Status Quo Side: Christians
Non-Status Quo Side: Muslims
Region: Middle East
Conflict Type: External Intervention
Issues in Dispute: Ethnic Governance
Religious and political divisions [see LEB] were magnified by income inequities and the failure of the dominant Christians to update the 1932 census (the basis for the allocation of power) in favor of faster-growing Muslims. Egypt, Iraq and Libya increased support for Muslim factions, while the Maronites (largest Christian sect) anticipated US and Israeli support despite US denials. Anti-Israeli terrorist attacks from Lebanese bases increased after the 1970 PLO expulsion from Jordan. Israeli retaliations further alienated leftist Muslims from rightist Maronites and undermined governmental legitimacy, with 9 changes in 3 years.

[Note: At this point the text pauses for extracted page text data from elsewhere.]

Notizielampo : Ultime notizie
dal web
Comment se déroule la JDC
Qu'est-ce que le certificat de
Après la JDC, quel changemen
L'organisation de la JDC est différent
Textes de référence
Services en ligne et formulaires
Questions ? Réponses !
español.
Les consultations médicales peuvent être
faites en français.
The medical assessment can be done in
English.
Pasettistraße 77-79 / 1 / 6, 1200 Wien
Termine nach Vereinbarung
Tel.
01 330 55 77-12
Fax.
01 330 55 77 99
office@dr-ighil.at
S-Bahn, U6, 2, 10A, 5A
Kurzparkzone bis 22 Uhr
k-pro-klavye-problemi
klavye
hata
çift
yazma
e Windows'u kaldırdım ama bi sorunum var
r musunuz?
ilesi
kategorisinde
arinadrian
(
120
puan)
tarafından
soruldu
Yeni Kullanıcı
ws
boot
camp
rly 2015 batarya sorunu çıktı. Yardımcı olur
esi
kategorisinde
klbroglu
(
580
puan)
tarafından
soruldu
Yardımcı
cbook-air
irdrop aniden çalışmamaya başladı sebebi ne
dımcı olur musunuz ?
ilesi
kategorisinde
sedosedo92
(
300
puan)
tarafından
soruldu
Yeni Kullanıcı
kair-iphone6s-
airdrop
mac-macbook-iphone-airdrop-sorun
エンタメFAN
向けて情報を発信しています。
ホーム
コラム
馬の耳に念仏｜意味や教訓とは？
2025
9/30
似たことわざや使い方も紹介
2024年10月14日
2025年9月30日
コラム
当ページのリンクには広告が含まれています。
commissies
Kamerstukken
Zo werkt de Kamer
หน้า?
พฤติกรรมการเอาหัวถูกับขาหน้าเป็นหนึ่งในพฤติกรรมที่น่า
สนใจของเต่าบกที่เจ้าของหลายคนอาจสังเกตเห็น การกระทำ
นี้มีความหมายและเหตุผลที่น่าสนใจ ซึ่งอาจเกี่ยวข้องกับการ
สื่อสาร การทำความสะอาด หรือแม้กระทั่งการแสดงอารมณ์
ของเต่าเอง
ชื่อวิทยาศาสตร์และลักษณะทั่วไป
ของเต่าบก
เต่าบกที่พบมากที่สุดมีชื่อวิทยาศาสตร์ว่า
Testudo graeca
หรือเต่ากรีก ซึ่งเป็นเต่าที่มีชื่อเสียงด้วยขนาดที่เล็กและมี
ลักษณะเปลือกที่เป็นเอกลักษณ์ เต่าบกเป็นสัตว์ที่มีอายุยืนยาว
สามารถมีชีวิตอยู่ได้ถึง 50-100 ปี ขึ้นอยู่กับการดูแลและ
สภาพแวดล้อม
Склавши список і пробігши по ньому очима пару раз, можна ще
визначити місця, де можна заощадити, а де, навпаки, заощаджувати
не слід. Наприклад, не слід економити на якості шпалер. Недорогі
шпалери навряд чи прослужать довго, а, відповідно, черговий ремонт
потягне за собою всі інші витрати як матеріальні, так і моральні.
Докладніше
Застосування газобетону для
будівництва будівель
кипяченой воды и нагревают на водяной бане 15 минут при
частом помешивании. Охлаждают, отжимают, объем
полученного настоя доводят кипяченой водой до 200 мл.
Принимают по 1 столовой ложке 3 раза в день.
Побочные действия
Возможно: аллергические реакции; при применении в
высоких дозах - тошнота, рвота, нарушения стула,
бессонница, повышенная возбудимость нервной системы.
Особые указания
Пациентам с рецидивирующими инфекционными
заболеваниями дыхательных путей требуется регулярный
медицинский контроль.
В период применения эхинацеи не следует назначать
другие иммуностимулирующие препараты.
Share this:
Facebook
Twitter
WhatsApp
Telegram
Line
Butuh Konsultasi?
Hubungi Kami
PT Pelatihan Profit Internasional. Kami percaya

Full-scale civil war erupted between leftist Muslims (with PLO aid) and conservative Christians. Syrian pro-Christian forces imposed an October 1976 cease-fire, but conflict continued near the Israeli border. In 1977 Israel's Likud government increased support for its surrogate Phalangist Maronite militia, establishing a "security zone" in S.Lebanon despite the presence of UN peacekeeping force (UNIFIL). Warfare continued within Phalangist and Camille Chamoun's NLP groups on the right, and within Palestinian factions. Syrian troops clashed with all, and in 1979 Israeli and Syrian jets dueled. By mid-1981, 53 private armies were operating. US and other cease-fire efforts had fleeting impact. In June 1982 Israeli troops invaded, bombed Beirut and cut off food and water. A Western multinational force monitored the evacuation of the PLO in August. On September 14, the Maronite President-elect Bashir Gemayel was assassinated, whereupon right-wing Phalangist Christians, given access by the Israelis, massacred over 400 Palestinians remaining in the Sabra and Shatilla refugee camps. Bashir's brother Amin Gemayel was elected President. A second Western multinational force sent to Beirut failed to restore government authority. The US, seeking to protect 1000 US marines, bombarded Muslim positions. In 1984, after US and French contingents were bombed by pro-Iranian Shi'ites, US forces were withdrawn. Kidnappings of foreigners and Lebanese increased. Israeli troops withdrew in February 1985 (except from the security zone), and French troops in 1986. UNIFIL remained, now with Soviet support. Despite a peace agreement signed between the Druse, Amal and moderate Christian Forces, clashes continued.
In September 1989, following one of many Arab League-sponsored cease-fires, 63 of the 73 surviving members of the 1972 Parliament met at Taif, Saudi Arabia, and in October agreed on a plan for a new constitution increasing Muslim representation and accepting a special Syrian relationship. On November 4 Christian General Michel Aoun, who had been interim prime minister, declared Parliament dissolved, but Elias Hrawi, also a Christian, was elected president under the Taif constitution.
In October 1990 Hrawi with Syrian help forced Aoun and his forces to surrender, bringing the civil war to an end.
Hizbullah rocket attacks, alternating with Israeli air strikes and in March 1996 a substantial Israeli incursion, kept the situation fluid in the security zone. By mid-1998 Israel was increasingly fed up with continuing casualties, and continued to hint at withdrawal in exchange for tranquility on its northern border. But Syria made it clear that the package must also include Israeli withdrawal from the Golan Heights, which Israel's Likud government rejected.